[DOCUMENT TEXT — start]
Modeling individual growth rates

To acquire a heritable phenotype that may have been affected by fishing pressure, we modeled individual growth using the age information. Although it was recently confirmed that the growth of EBC has decreased over last decades (96), it is crucial to obtain the growth pattern of sequenced individuals to integrate genotype and phenotype.

To fully use the hierarchical nature of the data on otolith growth from core to chemical minima for consecutive ages of each fish, Bayesian hierarchical modeling was applied using R2jags v0.7.1 R package (102). The von Bertalanffy growth function (33) was fitted to distance from core to chemical annuli at age on otoliths from different catch years

$$L_a=L_{\infty }[1-e^{-k(t_a-t_0)}]$$

where L_a is distance from otolith core to each chemical annulus; t_a is the estimated age at the annulus; L_∞ is asymptotic length in an otolith scale, which is hypothetical otolith length at age of infinity; k is a growth coefficient; and t₀ is hypothetical age when length equals zero. Three levels of hierarchy included measurements of annuli at age, nested in a fish individual, again nested in a group of a catch year. As a result, L_∞ and k parameters were estimated for each individual and also each catch year. We took the most conservative approach of priors, applying a gamma distribution for catch years and normal distribution for individuals with relaxed standard deviations (details in scripts in the provided GitHub repository, see Data and materials availability). To fit the model, 100,000 iterations were observed for three Markov chain Monte Carlo (MCMC) chains, and the first 10,000 were discarded as burn-in. The median of potential scale reduction factor $\widehat{\left(R\right)}$ was 1.0036, and model convergence of the chains was visually examined in addition (fig. S11). As an additional assessment of the model, residuals were calculated from estimated otolith length from the model and observed length of otolith annuli (fig. S12). Here, the variance of residuals is larger for the first year that could be caused by the uneven number of observations that were fed to the model for each age. Nevertheless, the overall residuals remain near zero for all years. To avoid any bias of condition towards bigger fish, relative condition factor (35) was used to test whether fish condition could predict any of the growth parameters and Φ. Back-calculation of fish length was conducted using an equation from (103), using biological intercepts specific for Baltic cod (104). Accordingly, L₀, which is the fish length at age 0, was set to 4.3 and O₀, the otolith length at age 0 was set to 0.01.
[DOCUMENT TEXT — finish]
■ **EXERCISE TASKS**:
- 1) In the growth-modeling text, how many iterations were observed for each Markov chain Monte Carlo chain?
- 2) Rewrite the part of the growth-modeling text that opens with the words "To acquire a" and closes with "genotype and phenotype.", swapping "fishing pressure" for "harvest pressure".
- 3) Please list every symbol that the growth-modeling text defines for the von Bertalanffy growth function.
The items here have nothing to do with the growth-modeling text.
[DATA — start]
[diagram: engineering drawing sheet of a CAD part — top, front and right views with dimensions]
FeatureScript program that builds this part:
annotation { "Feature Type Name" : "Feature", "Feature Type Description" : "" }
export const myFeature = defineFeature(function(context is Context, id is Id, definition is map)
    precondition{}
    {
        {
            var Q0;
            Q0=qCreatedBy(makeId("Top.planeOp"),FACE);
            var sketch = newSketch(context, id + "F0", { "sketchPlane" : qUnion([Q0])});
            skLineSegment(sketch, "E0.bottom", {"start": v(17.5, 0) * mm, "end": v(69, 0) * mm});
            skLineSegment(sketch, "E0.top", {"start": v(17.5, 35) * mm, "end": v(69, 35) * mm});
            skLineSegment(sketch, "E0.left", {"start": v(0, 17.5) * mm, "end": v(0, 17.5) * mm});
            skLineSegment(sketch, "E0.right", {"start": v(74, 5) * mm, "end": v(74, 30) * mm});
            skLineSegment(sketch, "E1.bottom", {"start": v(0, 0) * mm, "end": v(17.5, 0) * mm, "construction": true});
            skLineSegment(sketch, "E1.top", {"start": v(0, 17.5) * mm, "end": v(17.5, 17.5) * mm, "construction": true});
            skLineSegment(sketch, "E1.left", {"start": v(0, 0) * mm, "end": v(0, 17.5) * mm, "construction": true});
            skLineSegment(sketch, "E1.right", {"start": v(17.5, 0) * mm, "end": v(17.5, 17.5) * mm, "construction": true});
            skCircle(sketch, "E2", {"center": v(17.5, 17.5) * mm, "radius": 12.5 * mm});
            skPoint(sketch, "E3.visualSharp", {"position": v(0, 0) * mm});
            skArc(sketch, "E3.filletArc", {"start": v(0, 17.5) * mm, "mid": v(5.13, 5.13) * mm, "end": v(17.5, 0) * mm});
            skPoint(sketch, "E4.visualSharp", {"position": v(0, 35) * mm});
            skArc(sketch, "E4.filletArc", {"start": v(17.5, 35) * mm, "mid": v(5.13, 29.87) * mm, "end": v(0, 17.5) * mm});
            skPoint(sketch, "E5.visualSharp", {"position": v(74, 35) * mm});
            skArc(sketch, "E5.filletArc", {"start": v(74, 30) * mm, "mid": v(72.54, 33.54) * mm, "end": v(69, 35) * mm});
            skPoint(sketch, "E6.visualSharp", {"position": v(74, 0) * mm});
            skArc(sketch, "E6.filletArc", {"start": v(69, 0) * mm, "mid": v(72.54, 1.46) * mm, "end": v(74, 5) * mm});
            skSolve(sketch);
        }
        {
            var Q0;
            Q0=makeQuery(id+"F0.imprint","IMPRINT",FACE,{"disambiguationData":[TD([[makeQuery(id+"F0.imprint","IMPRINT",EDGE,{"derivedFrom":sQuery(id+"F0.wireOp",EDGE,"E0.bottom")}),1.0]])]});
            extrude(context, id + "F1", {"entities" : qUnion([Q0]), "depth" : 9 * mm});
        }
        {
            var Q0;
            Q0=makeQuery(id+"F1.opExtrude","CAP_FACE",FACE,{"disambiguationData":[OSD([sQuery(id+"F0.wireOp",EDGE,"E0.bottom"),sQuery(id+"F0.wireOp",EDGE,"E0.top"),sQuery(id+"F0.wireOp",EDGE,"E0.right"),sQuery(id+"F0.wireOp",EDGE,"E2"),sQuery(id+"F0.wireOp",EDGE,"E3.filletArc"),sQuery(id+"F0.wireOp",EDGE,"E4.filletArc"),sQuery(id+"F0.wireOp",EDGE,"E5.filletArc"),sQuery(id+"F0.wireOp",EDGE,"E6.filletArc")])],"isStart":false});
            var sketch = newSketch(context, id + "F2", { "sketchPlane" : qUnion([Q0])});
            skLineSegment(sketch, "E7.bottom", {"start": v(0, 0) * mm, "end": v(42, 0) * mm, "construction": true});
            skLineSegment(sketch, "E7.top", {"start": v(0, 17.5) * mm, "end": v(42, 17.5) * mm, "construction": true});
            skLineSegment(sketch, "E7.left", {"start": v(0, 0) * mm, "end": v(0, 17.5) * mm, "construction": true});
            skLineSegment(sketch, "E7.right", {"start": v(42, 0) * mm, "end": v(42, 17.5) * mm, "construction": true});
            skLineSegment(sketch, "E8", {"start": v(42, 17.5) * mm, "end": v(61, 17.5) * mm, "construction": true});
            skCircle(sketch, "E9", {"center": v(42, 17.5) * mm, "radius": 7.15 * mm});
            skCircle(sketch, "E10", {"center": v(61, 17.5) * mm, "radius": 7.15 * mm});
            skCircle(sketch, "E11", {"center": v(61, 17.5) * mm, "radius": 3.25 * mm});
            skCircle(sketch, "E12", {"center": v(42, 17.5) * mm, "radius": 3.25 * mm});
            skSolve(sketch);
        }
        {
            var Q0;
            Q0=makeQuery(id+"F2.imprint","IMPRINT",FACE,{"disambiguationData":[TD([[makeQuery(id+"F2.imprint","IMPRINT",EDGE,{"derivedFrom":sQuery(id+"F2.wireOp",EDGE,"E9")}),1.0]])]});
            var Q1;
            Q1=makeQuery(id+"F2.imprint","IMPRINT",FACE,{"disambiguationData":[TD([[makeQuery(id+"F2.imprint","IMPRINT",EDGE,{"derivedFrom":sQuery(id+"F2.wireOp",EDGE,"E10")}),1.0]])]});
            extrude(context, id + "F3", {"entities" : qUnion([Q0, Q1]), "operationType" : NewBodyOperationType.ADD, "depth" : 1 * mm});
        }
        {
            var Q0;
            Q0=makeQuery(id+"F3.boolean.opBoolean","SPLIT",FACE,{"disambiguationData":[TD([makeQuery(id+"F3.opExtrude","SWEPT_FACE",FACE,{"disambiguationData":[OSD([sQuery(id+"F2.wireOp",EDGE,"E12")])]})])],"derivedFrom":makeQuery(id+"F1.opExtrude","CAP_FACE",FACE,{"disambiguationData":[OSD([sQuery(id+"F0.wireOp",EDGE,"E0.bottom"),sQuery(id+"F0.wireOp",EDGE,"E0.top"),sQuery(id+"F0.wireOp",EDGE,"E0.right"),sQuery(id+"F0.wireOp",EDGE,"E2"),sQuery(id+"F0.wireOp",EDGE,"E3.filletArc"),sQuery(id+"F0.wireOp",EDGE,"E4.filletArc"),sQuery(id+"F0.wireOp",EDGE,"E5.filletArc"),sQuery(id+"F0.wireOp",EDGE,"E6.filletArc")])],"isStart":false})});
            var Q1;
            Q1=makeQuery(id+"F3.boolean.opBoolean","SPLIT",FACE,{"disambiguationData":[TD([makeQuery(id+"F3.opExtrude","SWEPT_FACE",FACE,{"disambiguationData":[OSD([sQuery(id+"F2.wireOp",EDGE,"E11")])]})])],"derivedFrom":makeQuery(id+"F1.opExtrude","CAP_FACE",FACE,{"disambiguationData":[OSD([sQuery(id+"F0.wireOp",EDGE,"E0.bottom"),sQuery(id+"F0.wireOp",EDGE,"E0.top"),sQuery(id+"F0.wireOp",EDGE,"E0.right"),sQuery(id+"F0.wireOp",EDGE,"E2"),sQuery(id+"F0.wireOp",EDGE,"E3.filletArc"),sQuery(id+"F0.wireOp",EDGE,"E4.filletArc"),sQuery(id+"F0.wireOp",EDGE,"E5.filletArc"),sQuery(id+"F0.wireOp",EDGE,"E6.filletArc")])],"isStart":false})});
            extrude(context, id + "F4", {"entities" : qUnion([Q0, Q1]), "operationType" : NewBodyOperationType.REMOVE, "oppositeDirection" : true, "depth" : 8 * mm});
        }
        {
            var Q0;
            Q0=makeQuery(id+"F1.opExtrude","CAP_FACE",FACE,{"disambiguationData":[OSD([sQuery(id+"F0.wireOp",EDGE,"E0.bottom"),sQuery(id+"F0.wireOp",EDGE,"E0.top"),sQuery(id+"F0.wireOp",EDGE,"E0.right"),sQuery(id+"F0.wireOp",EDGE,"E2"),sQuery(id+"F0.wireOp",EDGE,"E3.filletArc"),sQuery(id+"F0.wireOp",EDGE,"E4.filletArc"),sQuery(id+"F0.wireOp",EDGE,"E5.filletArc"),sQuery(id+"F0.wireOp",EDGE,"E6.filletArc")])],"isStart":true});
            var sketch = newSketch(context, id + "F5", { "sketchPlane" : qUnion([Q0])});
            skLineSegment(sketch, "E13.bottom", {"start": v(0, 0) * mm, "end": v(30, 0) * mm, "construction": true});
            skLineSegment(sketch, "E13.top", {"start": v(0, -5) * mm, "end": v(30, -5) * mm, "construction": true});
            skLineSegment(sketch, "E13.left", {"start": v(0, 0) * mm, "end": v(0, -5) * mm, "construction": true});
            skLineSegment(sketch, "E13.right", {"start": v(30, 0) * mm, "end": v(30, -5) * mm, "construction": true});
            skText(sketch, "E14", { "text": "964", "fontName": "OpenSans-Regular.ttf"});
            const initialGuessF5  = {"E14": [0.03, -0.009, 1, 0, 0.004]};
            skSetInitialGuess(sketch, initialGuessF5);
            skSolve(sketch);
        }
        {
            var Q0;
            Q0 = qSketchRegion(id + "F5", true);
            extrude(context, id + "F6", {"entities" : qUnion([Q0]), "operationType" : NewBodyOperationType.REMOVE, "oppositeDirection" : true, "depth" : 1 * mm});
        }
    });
[DATA — finish]
■ **ANSWERS IN ORDER**:
- 1) 100,000 iterations.

- 2)
To acquire a heritable phenotype that may have been affected by harvest pressure, we modeled individual growth using the age information. Although it was recently confirmed that the growth of EBC has decreased over last decades (96), it is crucial to obtain the growth pattern of sequenced individuals to integrate genotype and phenotype.

- 3) L_a, t_a, L_∞, k, t₀